Human beta defensin-2 protects the epithelial barrier during methicillin-resistant Staphylococcus aureus infection in chronic rhinosinusitis with nasal polyps

Abstract

Objective: We investigated the effect of human beta defensin-2 (hBD-2) on nasal epithelial barrier function with methicillin-resistant Staphylococcus aureus (MRSA) infection in chronic rhinosinusitis with nasal polyps (CRSwNP).

Methods: The expression of hBD-2 was measured in nasal polyps (NPs) from CRSwNP. MRSA was treated with different concentrations of hBD-2 to assess the invasive ability. Primary human nasal epithelial cells (HNECs) cultured at the air-liquid interface (ALI) were pre-incubated with or without hBD-2 prior to MRSA infection. The cell viability, the epithelial cell integrity, and the tight junction (TJ) expression were evaluated.

Results: The expression of hBD-2 in the CRSwNP group was higher than that in the control group. In addition, the hBD-2 protein was negatively correlated with the Lund-Mackay CT score and was positively correlated with the neutrophil levels in CRSwNP. The presence of hBD-2 significantly reduced the invasive ability of MRSA in HNECs. MRSA decreased the epithelial cell integrity by diminishing the protein expression of occludin and zonula occludens-1 (ZO-1). Furthermore, hBD-2 prevented the MRSA-induced barrier disruption by increasing the mucosal permeability and the expression of occludin and ZO-1.

Conclusion: The results suggest that hBD-2 may partially attenuate the epithelial barrier disruption induced by MRSA, indicating the protective effect of hBD-2 on S. aureus infection.
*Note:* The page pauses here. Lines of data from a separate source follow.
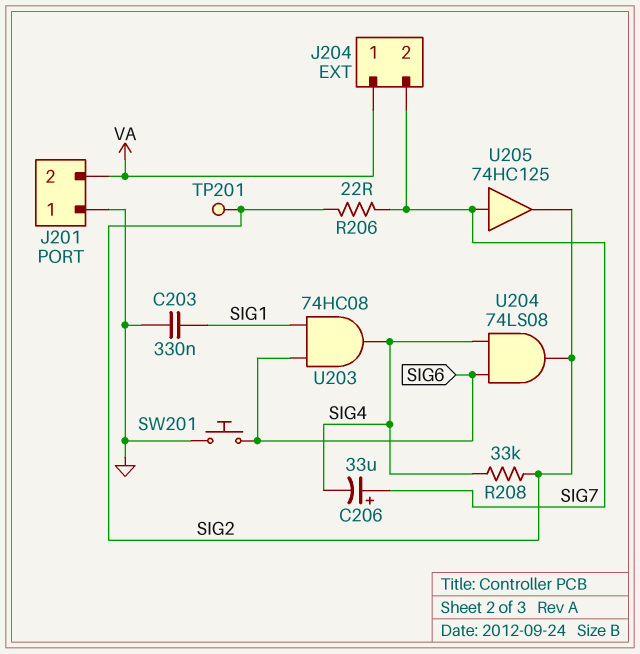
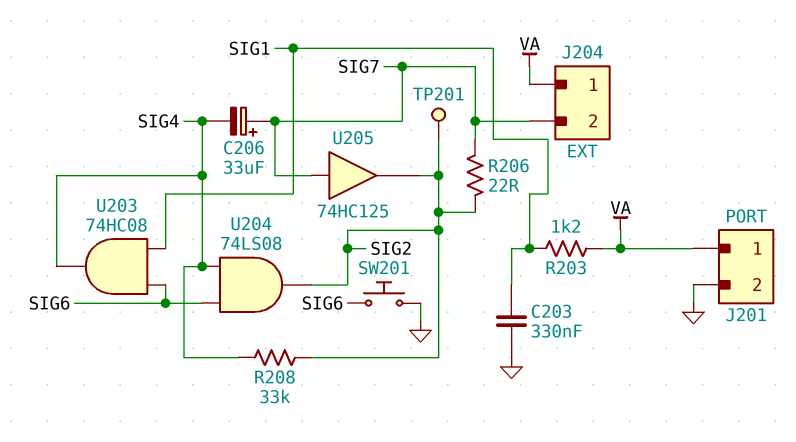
J201 pin 1: GND -> VA
J201 pin 2: VA -> GND
R203: none -> 1.2k (SIG1, VA)

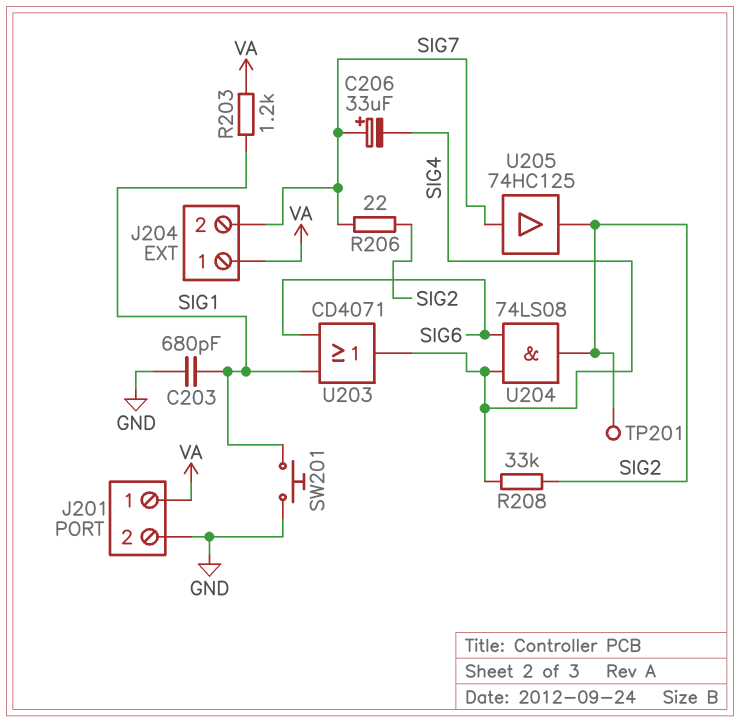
C203: 330nF (GND, SIG1) -> 680pF (GND, SIG1)
SW201: button (GND, SIG6) -> button (GND, SIG1)
U203: AND 74HC08 (in SIG1, in SIG6, out SIG4) -> OR CD4071 (in SIG1, in SIG6, out SIG4)

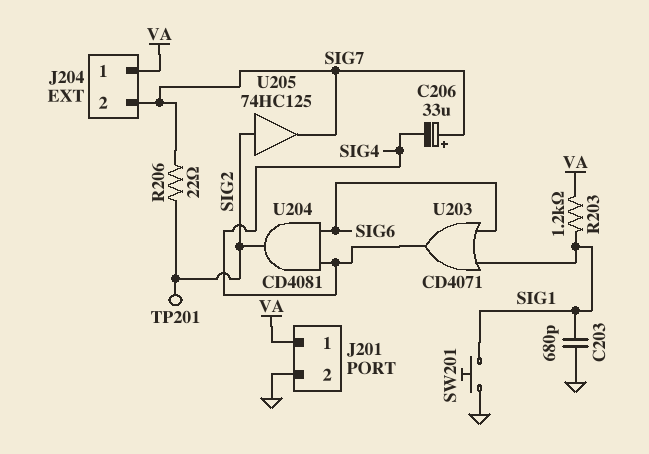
R208: 33k (SIG2, SIG4) -> none
U204: AND 74LS08 (in SIG4, in SIG6, out SIG2) -> AND CD4081 (in SIG4, in SIG6, out SIG2)
U205: buffer 74HC125 (in SIG7, out SIG2) -> buffer 74HC125 (in SIG2, out SIG7)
Keywords: chronic rhinosinusitis with nasal polyps; epithelial barrier; human beta defensin-2; methicillin-resistant Staphylococcus aureus; tight junctions.

Figure 1

Expression levels of human hBD-2 in the nasal tissues of the control and of CRSwNP. (A) Representative immunofluorescence images of the hBD-2 protein (red color) in patients with CRSwNP compared with the control. (B) Quantitative analysis of the TFI of hBD-2 in patients with CRSwNP compared with the control. (C) Expression of hBD-2 mRNA in patients with CRSwNP compared with the control. TFI, TFI. Data are expressed as the mean ± SD. ***p < 0.001. Scale bar, 20 μm.

Figure 2

Correlation between human beta defensin-2 (hBD-2) protein expression and chronic rhinosinusitis with nasal polyps (CRSwNP) severity. (A) The hBD-2 protein levels were negatively correlated with the Lund–Mackay CT score. (B, C) The hBD-2 protein levels were positively correlated with the peripheral blood neutrophil counts (×10⁹/L) and the peripheral blood neutrophil percentage (NEU%). Data were analyzed using nonparametric Spearman’s correlation. NEU, neutrophil; TFI, total fluorescence intensity.

Figure 3

Effect of human beta defensin-2 (hBD-2) on the growth curves and invasion profile of Staphylococcus aureus. (A) S. aureus USA500 was treated with hBD-2 at 5 and 10 μg for 24 h. The growth of their planktonic cells was determined by optical density at 600 nm (OD₆₀₀). (B, C) S. aureus USA500 adhesion and internalization assay. The number of bacteria was determined by host cell lysis, plating, and counting of the colony forming units (CFU) per milliliter. (D) S. aureus USA500 Transwell invasion assay. The number of bacteria able to cross the nasal epithelial barrier was determined by plating the yeast in the basolateral site and counting the CFU per milliliter. Data are expressed as the mean ± SD. *p < 0.05, **p < 0.01.

Figure 4

The Staphylococcus aureus-induced barrier function was suppressed by human beta defensin-2 (hBD-2) in human nasal epithelial cells (HNECs). (A, B) The viability of HNECs was measured using the CCK-8 assay (A) and the lactate dehydrogenase (LDH) levels (B). (C, D) Epithelial permeability (C) and transepithelial electrical resistance (D) in HNECs stimulated with S. aureus USA500 with and without hBD-2 protein. Data are expressed as the mean ± SD. *p < 0.05, **p < 0.01, ***p < 0.001. TEER, transepithelial electrical resistance; LDH, lactate dehydrogenase.

Figure 5

Human beta defensin-2 (hBD-2) attenuates the Staphylococcus aureus-induced disruption of tight junctions. (A, B) Representative immunofluorescence images of occludin (A) and ZO-1 (B) protein production (red color) in human nasal epithelial cells (HNECs) after treatment. (C, D) Quantified total fluorescence intensity (TFI) of occludin (C) and ZO-1 (D). (E, F) Relative mRNA expression of occludin (E) and ZO-1 (F). Data are expressed as the mean ± SD. *p < 0.05, **p < 0.01, ***p < 0.001. TFI, total fluorescence intensity. Scale bar, 5 μm.